Quebec Company Acquires Moncton’s Crandall Engineering

One of Crandall Engineerings project in Moncton is the replacement of Jonathan Creek Culvert on the west end. Image: Submitted

MONCTON – Crandall Engineering has merged with Quebec City-based Englobe Corp., with the Moncton-headquartered company becoming a division of the national engineering firm.

Mike Cormier, previously the president of Crandall, will remain in a leadership position as Englobe’s Vice President of Operations for Atlantic Canada. He will continue to be based in Moncton. Cormier said the merger was made for strategic reasons.

“It provides us with a larger pool. We’ll now have a presence all over Atlantic Canada,” he said.

“It will also provide new disciplines as well. Environmental engineering and soil engineering [is] something Englobe had that we didn’t. On the flip side, Englobe now also has services that Crandall provides, like municipal engineering.”

Founded more than 50 years ago, Englobe has a nationwide presence through its 50 offices. It also has offices and waste-treatment centres in France and the U.K.

In Atlantic Canada, Englobe has offices in Halifax, and Mount Pearl, Newfoundland. The acquisition by Englobe means Crandall will now have access to the environmental engineering firm’s staff in those provinces.

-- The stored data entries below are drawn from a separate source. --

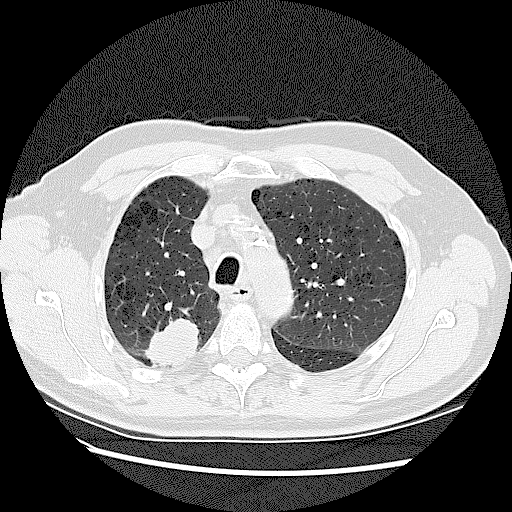
Low-dose screening chest CT, one axial slice; position 95 of 128 along the scan axis; lung window (W 1500 / L -600 HU); 512 × 512 image matrix, field of view 360 × 360 mm.
Annotated regions visible in this slice (expert manual segmentation):
- lesion 2 (tumor, upper lobe of right lung): bounding box [x1, y1, x2, y2] px = [144, 318, 199, 365]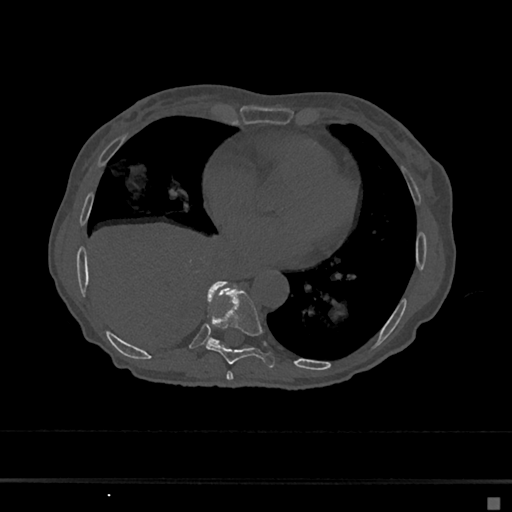
CT including the spine, one axial slice. Slice 313 of 797 in the series (ordered by position). Reconstruction kernel Br40s/3. Bone window (W 1800 / L 400 HU). 0.5 mm slice thickness. 512 × 512 image matrix. Female patient, age 68 years. Case-level facts recorded for this patient, not image findings: primary cancer: renal.
Outlined on this slice (semi-automatic segmentation, software-assisted and operator-edited):
- T7 vertebra: bounding box [x1, y1, x2, y2] px = [226, 371, 234, 381]
- T8 vertebra: [206, 288, 275, 368]
- T9 vertebra: [208, 281, 226, 344]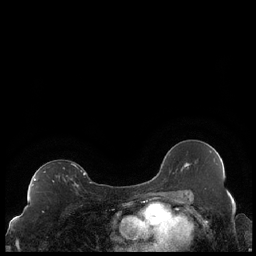
Breast MRI (dynamic contrast-enhanced), one axial slice; position 127 of 248 along the scan axis; dynamic contrast-enhanced series, time point 2 of 7 at this slice position (early post-contrast); 1.5 T; TE 1.9 ms, TR 4.2 ms; 0.8 mm slice thickness; 256 × 256 image matrix. Female patient.
Annotated regions visible in this slice (semi-automatically segmented with operator editing):
- enhancing-tissue mask used for the functional tumour volume (all voxels passing the contrast-enhancement thresholds inside the analysis volume; usually the tumour): bounding box (x1, y1, x2, y2) in pixels: (32, 164, 85, 187)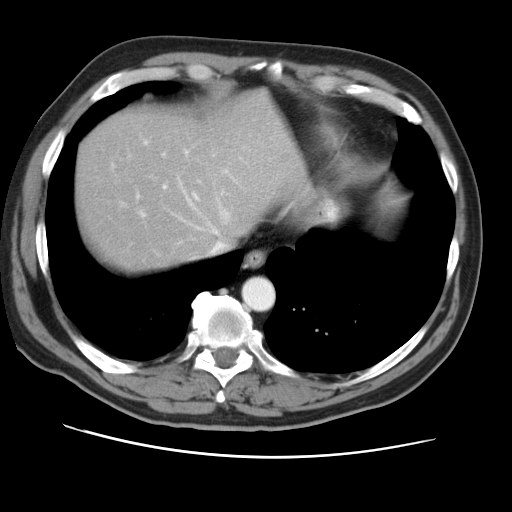
Contrast-enhanced abdominal CT, one axial slice. Position 42 of 49 along the scan axis. 120 kVp. Intravenous contrast given. Soft-tissue window (W 400 / L 40 HU). 5 mm slice thickness. 512 × 512 image matrix, field of view 374 × 374 mm. Case-level facts recorded for this patient, not image findings: patient: female, age 47 years at operation; diagnosis: colorectal cancer liver metastases, imaged before liver resection; multiple liver metastases: yes; largest metastasis: 6.3 cm; disease in both lobes: yes.
Structures marked on this image (expert manual segmentation):
- hepatic veins: bounding box [x1, y1, x2, y2] px = [164, 183, 230, 254]
- liver: [75, 92, 302, 269]
- planned liver remnant (the part of the liver to remain after resection): [75, 92, 299, 269]
- portal vein (with intrahepatic branches): [111, 141, 198, 212]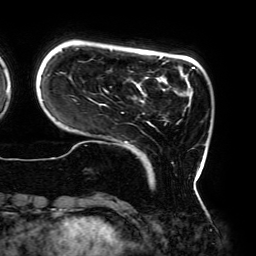
Breast MRI (dynamic contrast-enhanced), one axial slice; slice 39 of 192 in the series (ordered by position); cropped to one breast; dynamic contrast-enhanced series, time point 2 of 6 at this slice position (early post-contrast); 3 T; TE 4.2 ms, TR 7.8 ms; 1.2 mm slice thickness; 256 × 256 image matrix, field of view 240 × 240 mm. Female patient.
Annotated regions visible in this slice (semi-automatically segmented with operator editing):
- enhancing-tissue mask used for the functional tumour volume (all voxels passing the contrast-enhancement thresholds inside the analysis volume; usually the tumour): bounding box (x1, y1, x2, y2) in pixels: (42, 48, 199, 173)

Cormier said Crandall, founded in 1952, will keep its name. It will also keep all of its offices in Moncton, Saint John, and Fredericton, as well as two field offices in Newfoundland.

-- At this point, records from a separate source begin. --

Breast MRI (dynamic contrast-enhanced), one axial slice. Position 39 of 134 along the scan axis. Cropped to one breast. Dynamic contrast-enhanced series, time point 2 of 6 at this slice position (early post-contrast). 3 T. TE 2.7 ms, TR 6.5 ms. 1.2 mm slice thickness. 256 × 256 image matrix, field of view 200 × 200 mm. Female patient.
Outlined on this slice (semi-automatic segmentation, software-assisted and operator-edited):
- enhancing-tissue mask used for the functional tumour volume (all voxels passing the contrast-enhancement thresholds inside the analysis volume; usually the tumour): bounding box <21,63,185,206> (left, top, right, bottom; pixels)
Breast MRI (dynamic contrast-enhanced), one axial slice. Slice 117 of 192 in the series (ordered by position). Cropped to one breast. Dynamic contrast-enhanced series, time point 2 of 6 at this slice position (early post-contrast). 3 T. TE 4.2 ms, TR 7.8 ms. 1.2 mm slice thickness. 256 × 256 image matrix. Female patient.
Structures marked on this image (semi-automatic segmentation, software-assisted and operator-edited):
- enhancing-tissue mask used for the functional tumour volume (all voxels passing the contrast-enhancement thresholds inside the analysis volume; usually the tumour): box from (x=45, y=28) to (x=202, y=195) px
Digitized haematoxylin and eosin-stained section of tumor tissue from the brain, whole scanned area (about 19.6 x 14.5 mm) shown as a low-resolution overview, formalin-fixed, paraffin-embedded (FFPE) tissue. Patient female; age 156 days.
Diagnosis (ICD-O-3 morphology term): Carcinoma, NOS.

Currently, Crandall has a workforce of more than 100 people. With this merger, the companies will have nearly 200 employees in Atlantic Canada.

Crandall recently changed its structure to allow employees to be shareholders of the company under a formalized mentorship program. Cormier said the merger would integrate that.

“All of the owners of Crandall Engineering would become shareholders of Englobe,” he said. “It’s business as usual for the employees, and we’re actually hoping to create jobs in Nova Scotia, Newfoundland, and New Brunswick as well.”

However, Cormier said the numbers for future jobs and revenue are still being worked out.

“We’re still working on a growth plan.”

Englobe and Crandall closed the transaction on January 23. Cormier said the value of the deal is not being made public.

Crandall started out as a municipal engineering firm, but it has since grown to provide water and wastewater treatment, transportation, land development, building mechanical and electrical services. It works with governments and the private sector, as well as international agencies.